ANA estimates the conflict will increase its costs by approximately 140 billion yen, or $872 million, for the year. The airline expects to mitigate this impact to around 60 billion yen through extensive fuel hedging, fare adjustments, and cost reductions. Roughly 90% of ANA's domestic fuel needs are already hedged.
JAL also anticipates rising costs but notes that strong revenue from robust passenger demand and fuel surcharges will help offset the financial pressure.
Despite the cost concerns, both carriers maintain operational stability. ANA's CEO, Koji Shibata, projects that the impact from Middle East tensions will gradually fade starting from the July-September quarter. Similarly, JAL's CFO Yuji Saito confirmed that the airline has secured jet fuel for its operations and faces no current supply issues.

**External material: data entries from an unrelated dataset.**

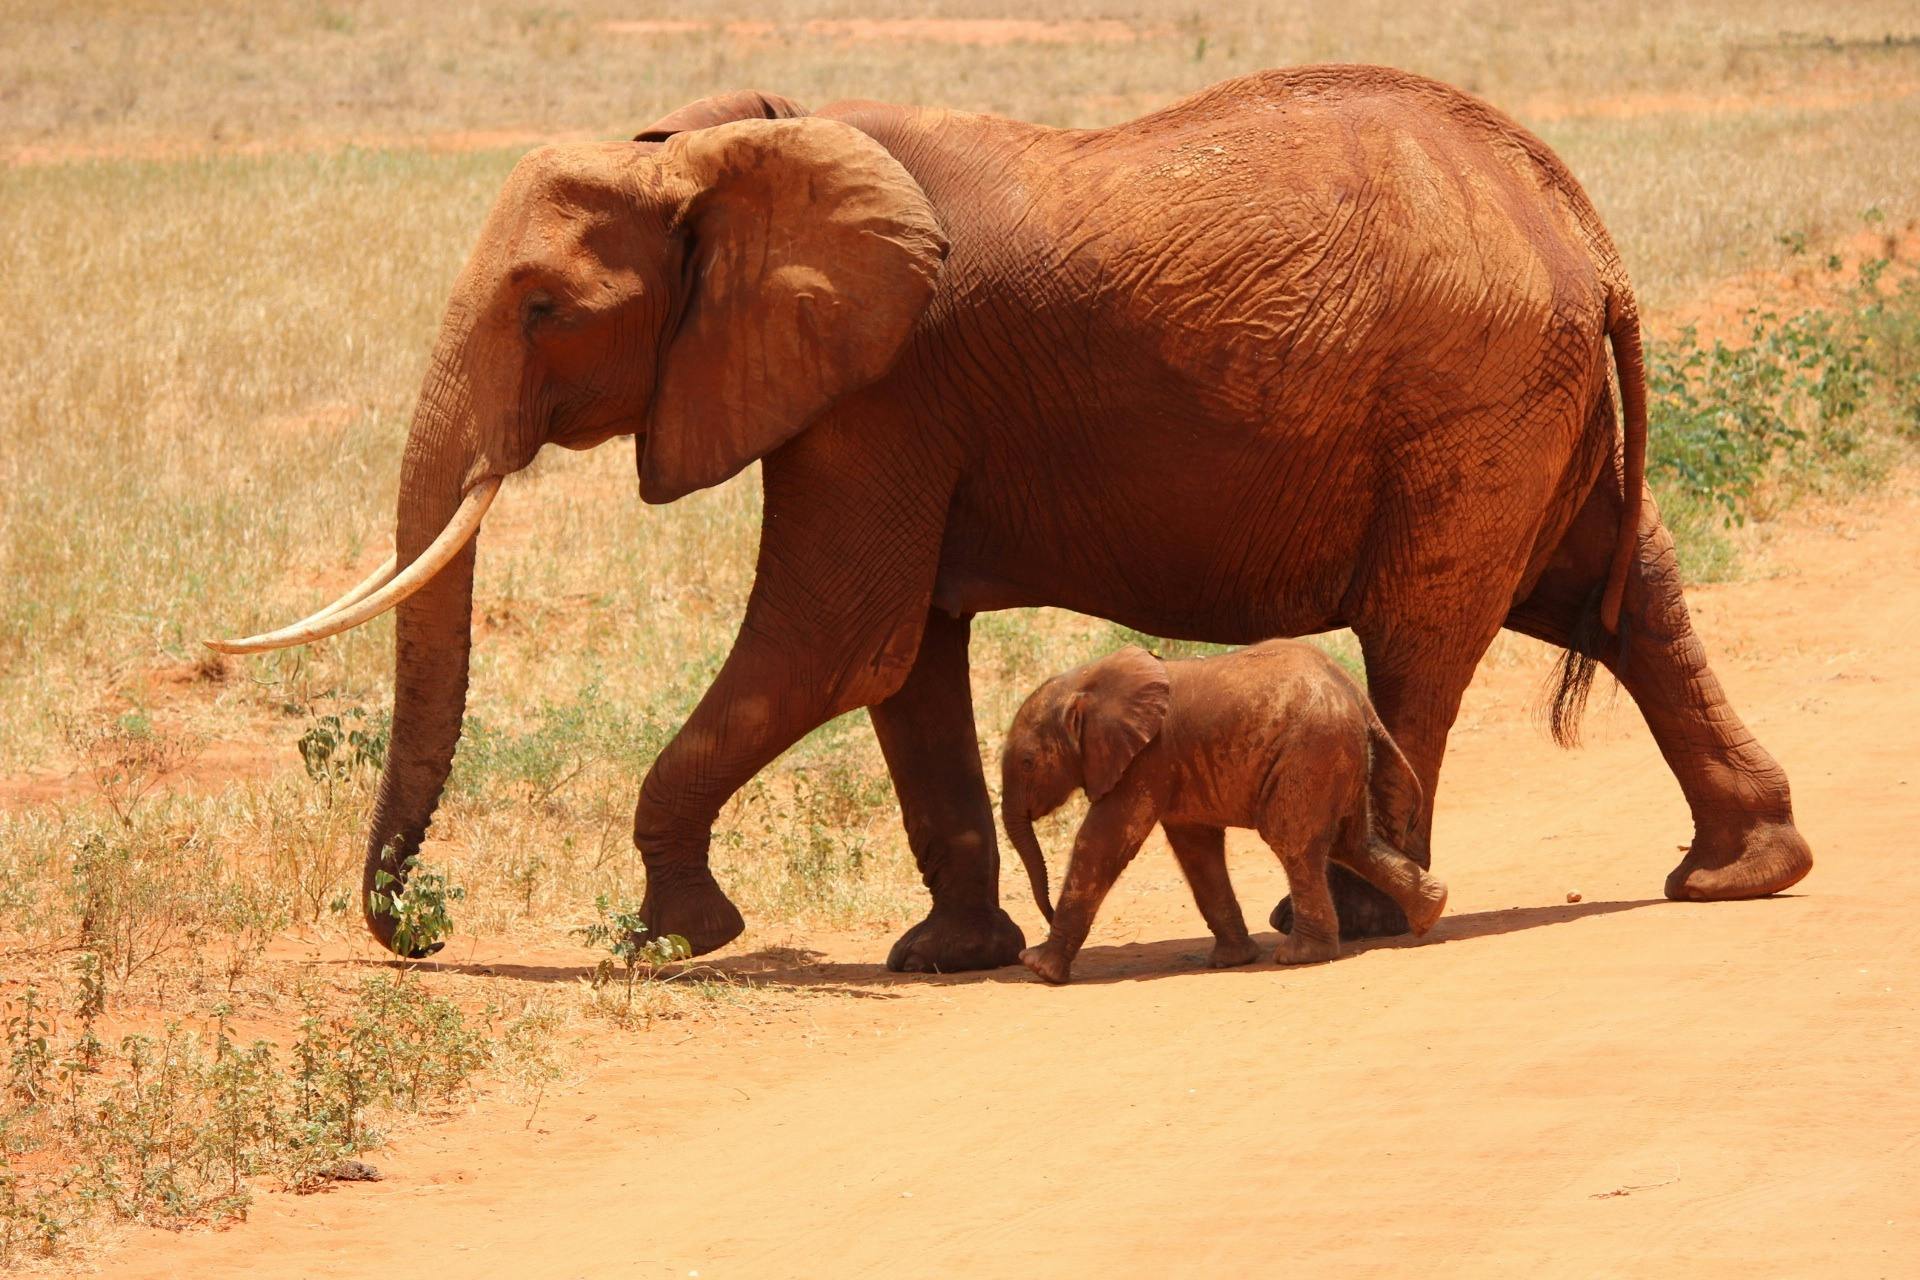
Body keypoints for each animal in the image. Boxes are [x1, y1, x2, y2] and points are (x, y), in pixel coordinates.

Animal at [1006, 644, 1443, 990]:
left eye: (1027, 762)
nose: (1045, 913)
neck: (1085, 682)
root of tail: (1355, 694)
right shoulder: (1171, 767)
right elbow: (1196, 852)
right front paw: (1233, 960)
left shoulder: (1147, 759)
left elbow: (1102, 842)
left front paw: (1039, 968)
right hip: (1336, 755)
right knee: (1352, 844)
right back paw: (1431, 911)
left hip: (1310, 753)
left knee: (1295, 844)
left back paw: (1300, 956)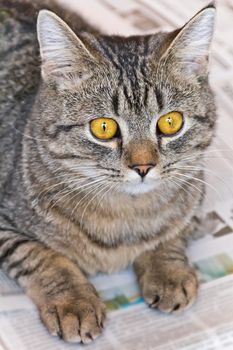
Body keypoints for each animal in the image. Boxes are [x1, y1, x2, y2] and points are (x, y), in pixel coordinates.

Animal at [0, 0, 217, 344]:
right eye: (103, 127)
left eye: (171, 122)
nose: (143, 167)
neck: (125, 213)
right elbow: (41, 256)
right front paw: (74, 302)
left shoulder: (195, 191)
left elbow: (171, 233)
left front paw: (168, 271)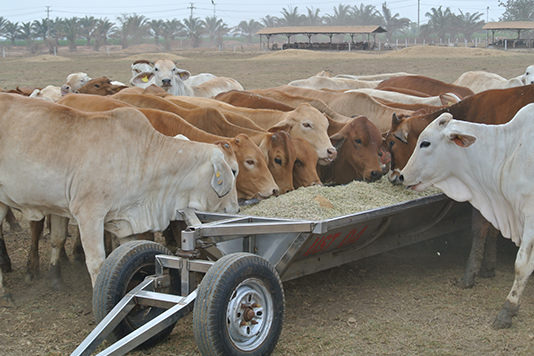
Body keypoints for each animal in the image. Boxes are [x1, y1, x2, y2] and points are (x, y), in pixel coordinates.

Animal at [400, 105, 534, 328]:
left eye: (425, 143)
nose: (401, 176)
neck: (510, 151)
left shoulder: (530, 217)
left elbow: (522, 265)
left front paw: (507, 310)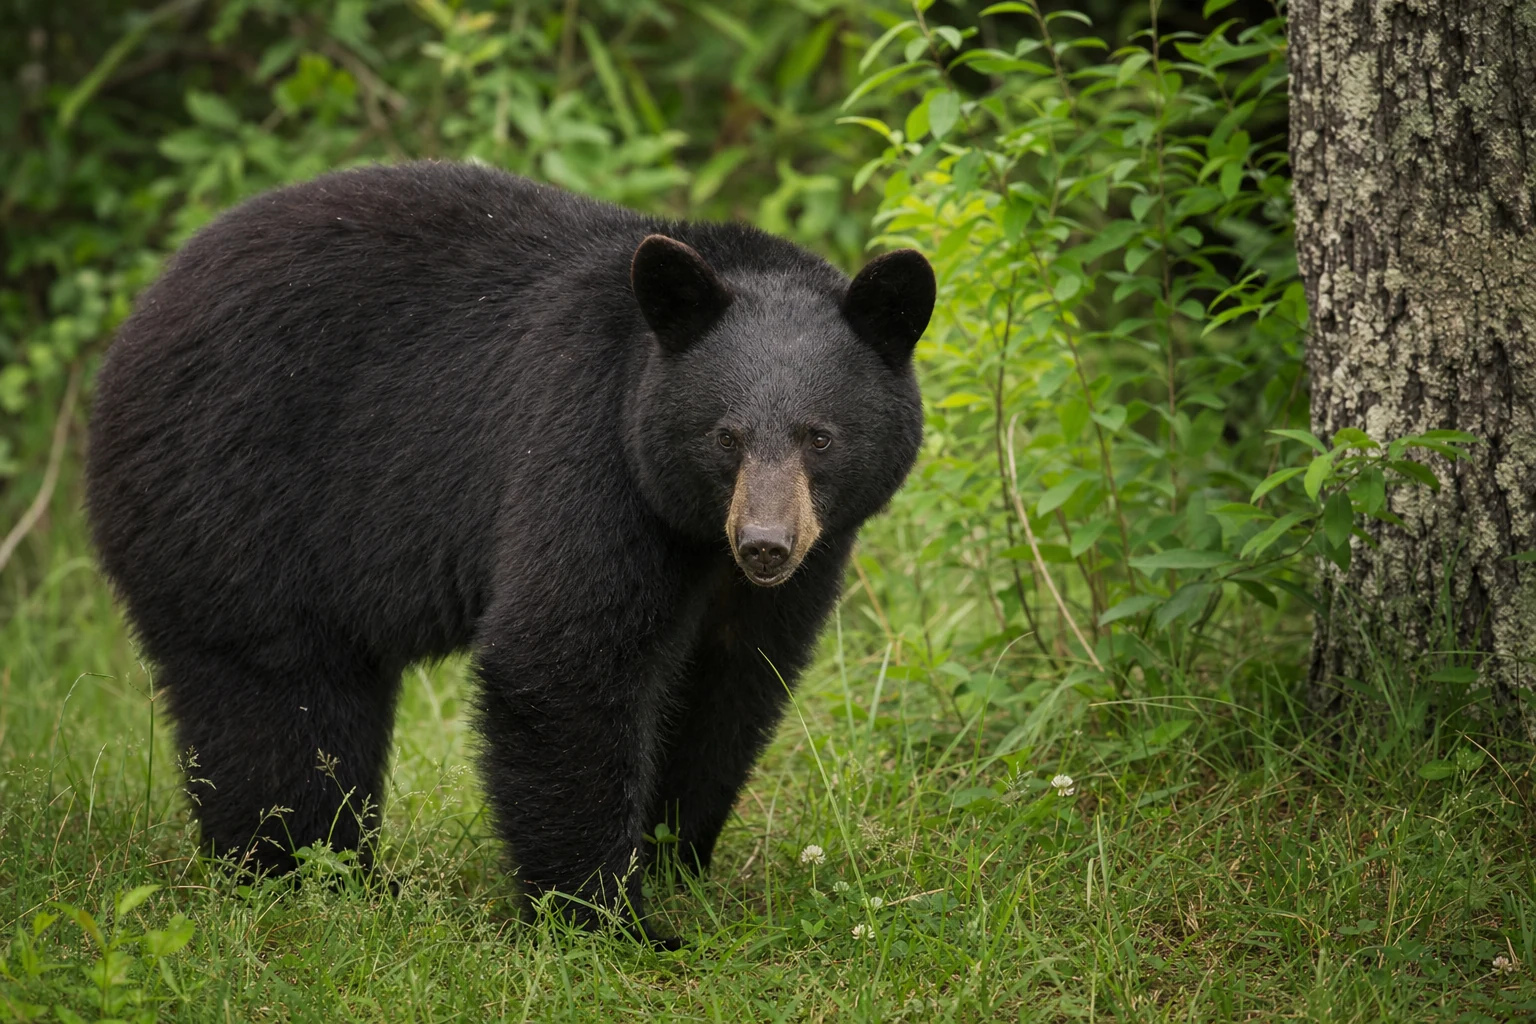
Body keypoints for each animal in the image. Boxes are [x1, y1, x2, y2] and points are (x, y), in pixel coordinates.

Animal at [84, 160, 933, 944]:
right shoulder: (587, 452)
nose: (764, 546)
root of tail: (137, 321)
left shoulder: (797, 557)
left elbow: (731, 681)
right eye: (725, 436)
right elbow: (562, 659)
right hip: (232, 496)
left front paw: (675, 858)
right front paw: (607, 919)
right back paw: (300, 872)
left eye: (820, 437)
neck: (695, 530)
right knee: (275, 696)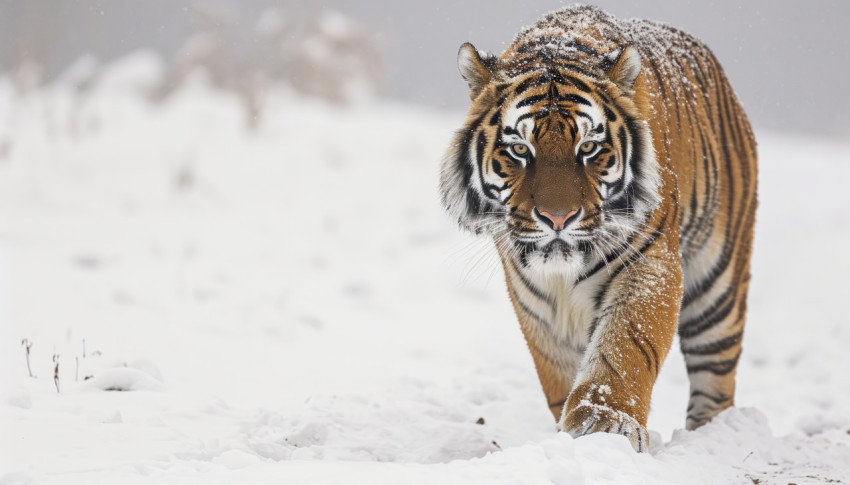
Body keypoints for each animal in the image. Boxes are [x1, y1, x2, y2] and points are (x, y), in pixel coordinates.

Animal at [438, 3, 756, 452]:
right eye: (519, 149)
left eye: (588, 147)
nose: (557, 218)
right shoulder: (534, 301)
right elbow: (558, 372)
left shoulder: (650, 263)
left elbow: (625, 348)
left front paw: (605, 423)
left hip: (719, 286)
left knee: (716, 380)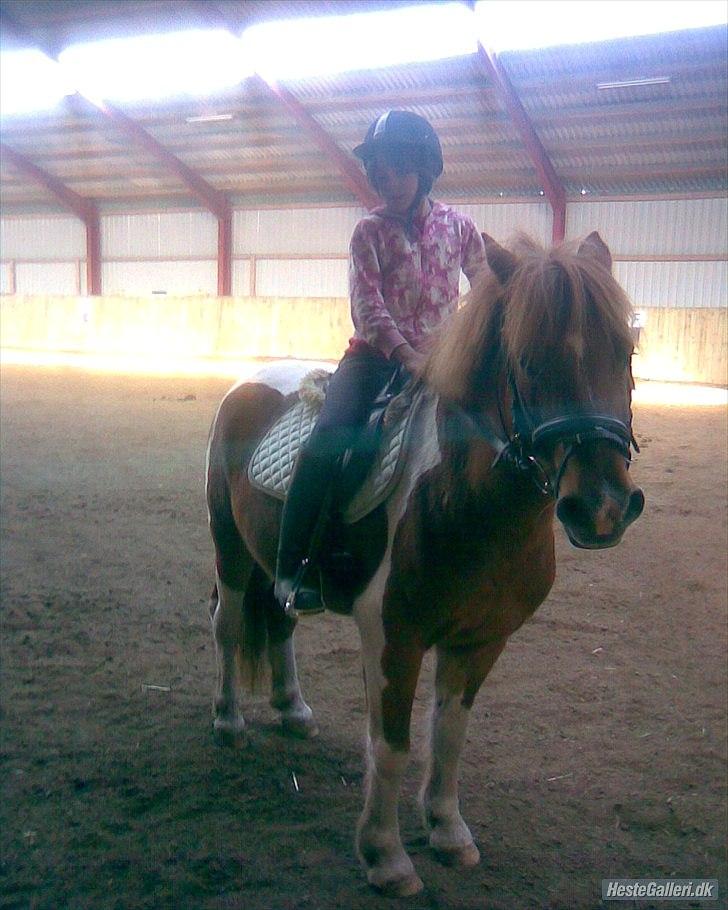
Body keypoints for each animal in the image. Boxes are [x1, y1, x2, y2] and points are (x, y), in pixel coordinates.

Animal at [205, 231, 645, 896]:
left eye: (624, 351)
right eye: (529, 360)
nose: (602, 508)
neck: (468, 504)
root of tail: (251, 381)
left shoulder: (481, 640)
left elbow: (450, 737)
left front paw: (448, 832)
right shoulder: (393, 636)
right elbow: (390, 745)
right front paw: (385, 857)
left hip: (273, 564)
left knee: (280, 620)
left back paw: (293, 710)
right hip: (229, 550)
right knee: (230, 627)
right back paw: (229, 722)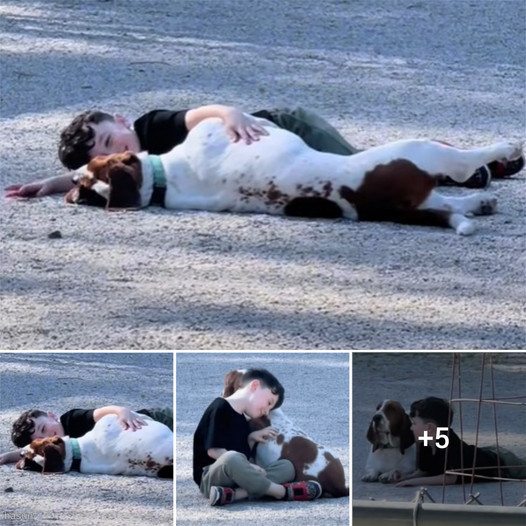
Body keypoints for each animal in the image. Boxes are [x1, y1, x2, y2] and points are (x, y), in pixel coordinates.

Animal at [65, 118, 524, 238]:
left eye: (81, 181)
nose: (70, 185)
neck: (161, 179)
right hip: (419, 150)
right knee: (463, 165)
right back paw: (505, 148)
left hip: (424, 191)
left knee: (452, 205)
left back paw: (481, 203)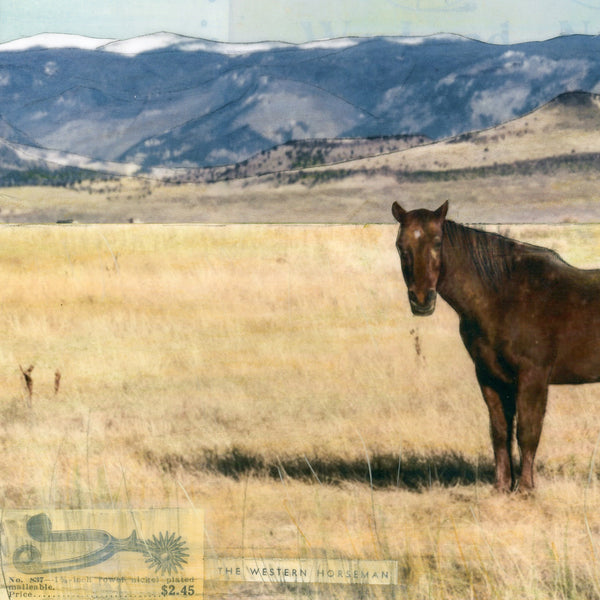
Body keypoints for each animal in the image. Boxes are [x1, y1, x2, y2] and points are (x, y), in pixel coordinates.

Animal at [392, 202, 600, 492]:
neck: (503, 295)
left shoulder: (533, 377)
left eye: (437, 242)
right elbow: (500, 432)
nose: (422, 300)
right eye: (401, 246)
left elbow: (527, 432)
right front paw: (502, 487)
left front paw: (525, 488)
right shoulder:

While elevated fuel prices present a challenge, Japan's major airlines appear well-positioned to manage the situation through strategic hedging and strong passenger demand. The outlook is for conditions to normalize later in the financial year, though geopolitical volatility remains a key factor for the market to watch.
Q: Are ANA or JAL planning to cancel flights?
A: No, both airlines have stated there are no current plans for flight cuts or cancellations due to fuel shortages.
Q: How are the airlines managing the increased costs?
A: They are utilizing fuel hedging, cost-cutting measures, and fare adjustments, supported by strong passenger and cargo demand.